Perubahan karena faktor alam sulit dilakukan pencegahan karena terjadi secara tiba-tiba. Perubahan lingkungan karena peristiwa alam dapat menimbulkan kerusakan serius terhadap lingkungan. Sebagai contoh, peristiwa tsunami yang mengubah kawasan permukiman menjadi porak-poranda, bahkan memengaruhi jumlah populasi makhluk hidup. Selain itu, peristiwa letusan gunung berapi juga mengakibatkan kematian berbagai jenis makhluk hidup.
Perubahan Lingkungan akibat Faktor manusia
Manusia memenuhi kebutuhan hidupnya dengan memanfaatkan sumber daya alam dan lingkungannya.
Sumber daya alam (SDA) itu berupa makanan, pakaian, perumahan, berbagai macam peralatan dan transportasi. Semakin besar populasi manusia dan semakin maju teknologinya, akan semakin banyak ragam dan jumlah sda yang diambil dan lingkungannya. Maka terjadilah kerusakan lingkungan dan pencemaran.
Beberapa aktivitaS manusia yang dapat mengakibatkan perubahan lingkungan sebagai berikut:
1. Pembukaan lahan.
Jumlah penduduk yang makin meningkat mengakibatkan kebutuhan akan tempat tinggal juga meningkat. Untuk memenuhi kebutuhan tersebut dilakukan pembukaan lahan. Pembukaan lahan berarti menghilangkan beberapa komponen biotik pada suatu ekosistem. Peristiwa ini dapat mengakibatkan punahnya flora dan fauna tertentu, perubahan daur hidrologi, dan berkurangnya kesuburan tanah.
2. Aktivitas pertanian yang di ikuti dengan peningkatan penggunaan pestisida dan pupuk kimia yang berlebihan;
a. Penggunaan pestisida dapat mengakibatkan resistensi hama, terbunuhnya organisme bukan sasaran, adanya residu pestisida pada hasil panen, serta pencemaran air tanah.
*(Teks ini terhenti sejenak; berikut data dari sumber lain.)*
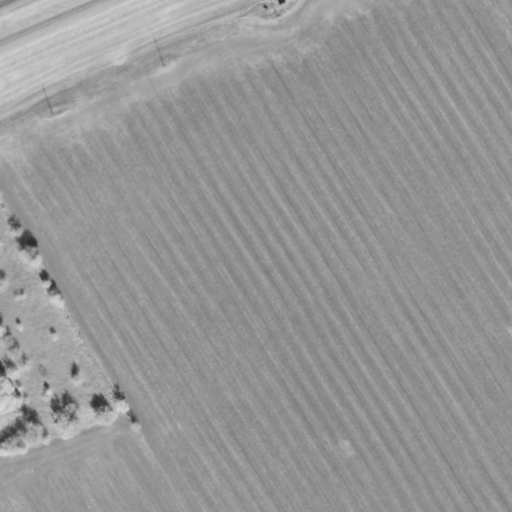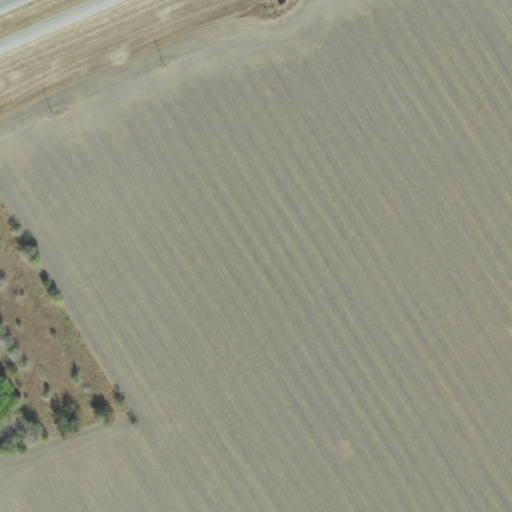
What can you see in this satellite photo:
road: (5, 2)
road: (57, 25)
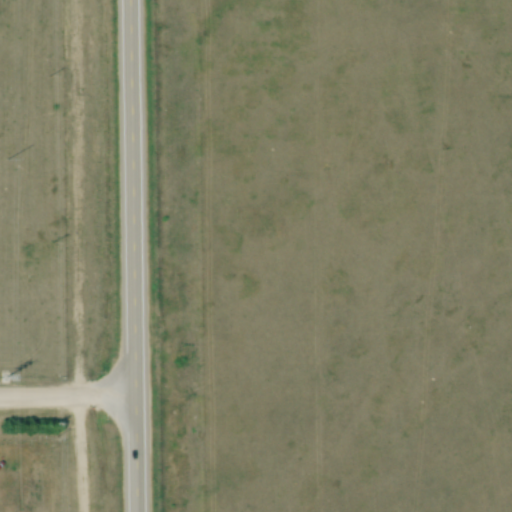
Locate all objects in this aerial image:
road: (72, 255)
road: (129, 255)
road: (65, 402)
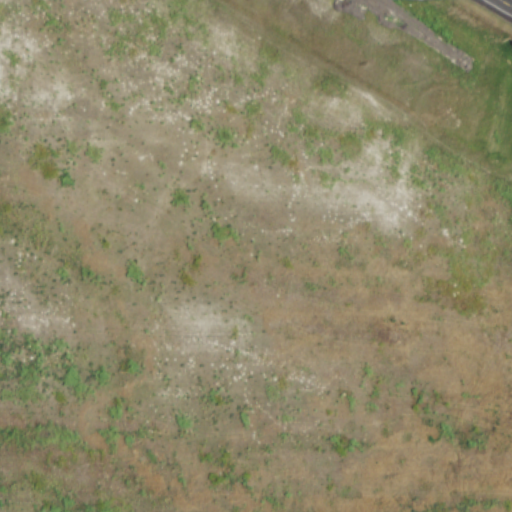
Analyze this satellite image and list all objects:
road: (507, 2)
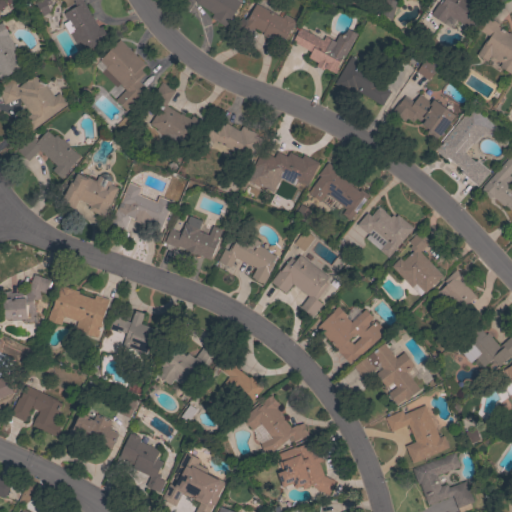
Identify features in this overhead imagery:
building: (2, 3)
building: (42, 6)
building: (214, 8)
building: (220, 9)
building: (388, 9)
building: (457, 12)
building: (78, 23)
building: (268, 24)
building: (83, 26)
building: (496, 44)
building: (325, 48)
building: (320, 49)
building: (8, 54)
building: (6, 55)
building: (426, 69)
building: (124, 73)
building: (120, 75)
building: (361, 81)
building: (511, 84)
building: (33, 98)
building: (33, 99)
building: (424, 114)
building: (426, 116)
building: (172, 118)
road: (334, 123)
building: (233, 138)
building: (466, 143)
building: (50, 151)
building: (51, 154)
building: (480, 163)
building: (291, 164)
building: (286, 166)
building: (500, 184)
building: (327, 188)
building: (338, 190)
building: (88, 193)
building: (88, 194)
building: (140, 209)
building: (301, 212)
building: (140, 213)
building: (381, 229)
building: (383, 230)
building: (194, 238)
building: (189, 239)
building: (302, 240)
building: (340, 247)
building: (248, 254)
building: (245, 259)
building: (416, 266)
building: (412, 268)
building: (302, 281)
building: (300, 282)
building: (456, 296)
building: (23, 300)
building: (20, 301)
building: (72, 310)
building: (78, 310)
road: (236, 312)
building: (114, 329)
building: (350, 332)
building: (136, 333)
building: (346, 333)
building: (483, 347)
building: (511, 363)
building: (184, 365)
building: (388, 371)
building: (385, 374)
building: (505, 380)
building: (238, 385)
building: (4, 386)
building: (126, 407)
building: (37, 408)
building: (30, 409)
building: (273, 420)
building: (271, 425)
building: (92, 430)
building: (417, 432)
building: (414, 433)
building: (142, 460)
building: (140, 462)
building: (308, 469)
building: (301, 470)
building: (505, 475)
road: (59, 477)
building: (187, 482)
building: (192, 482)
building: (437, 483)
building: (441, 483)
building: (4, 487)
road: (98, 503)
building: (23, 510)
building: (219, 510)
building: (223, 510)
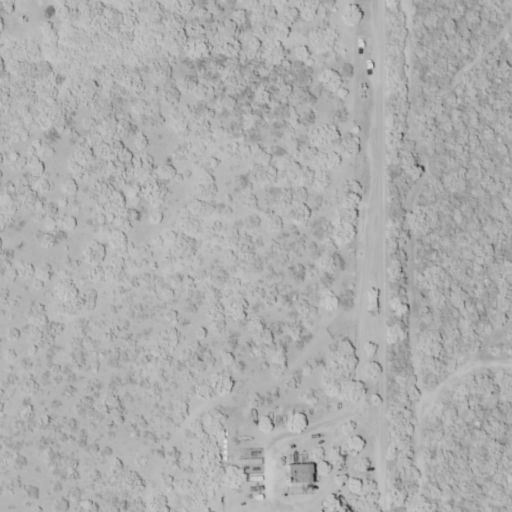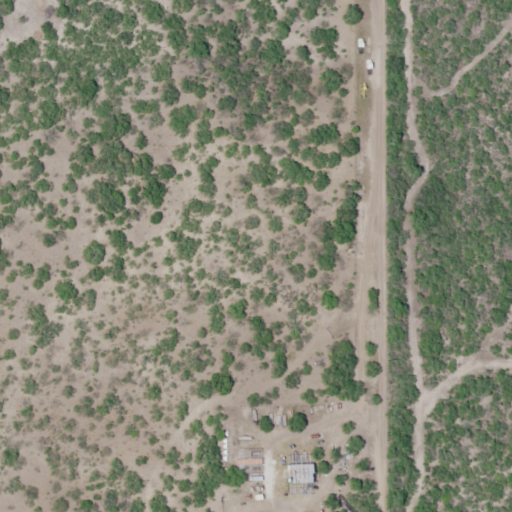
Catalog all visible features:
building: (296, 472)
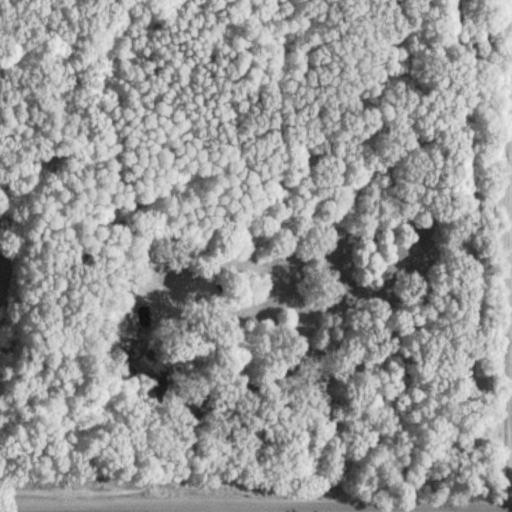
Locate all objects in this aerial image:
road: (470, 254)
building: (150, 367)
road: (385, 511)
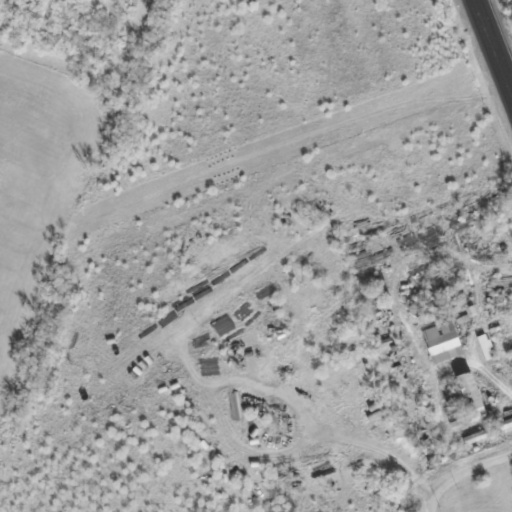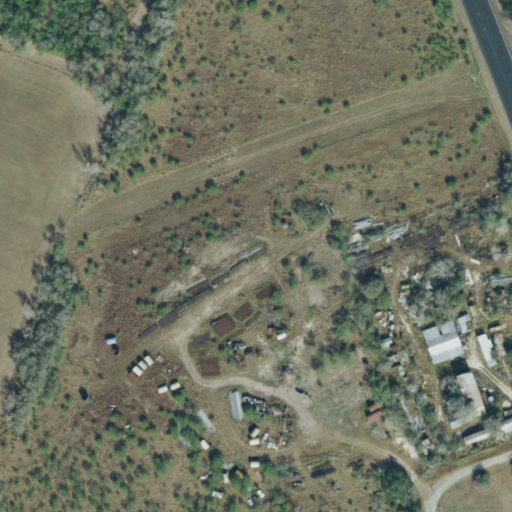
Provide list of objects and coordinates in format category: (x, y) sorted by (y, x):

b. Penggunaan pupuk kimia yang berlebihan dapat mengakibatkan terganggunya penyerapan air oleh akar dan terjadinya eutrofikasi.
c. Penggunaan bibit unggul dengan sistem nonokultur akan mengurangi keanekaragaman makhluk hidup.
3. Eksploitasi sumber daya laut yang tidak ramah lingkungan;
a. Pemakaian bahan peledak
b. Penggunaan pukat harimau dapat mengganggu regenerasi ikan.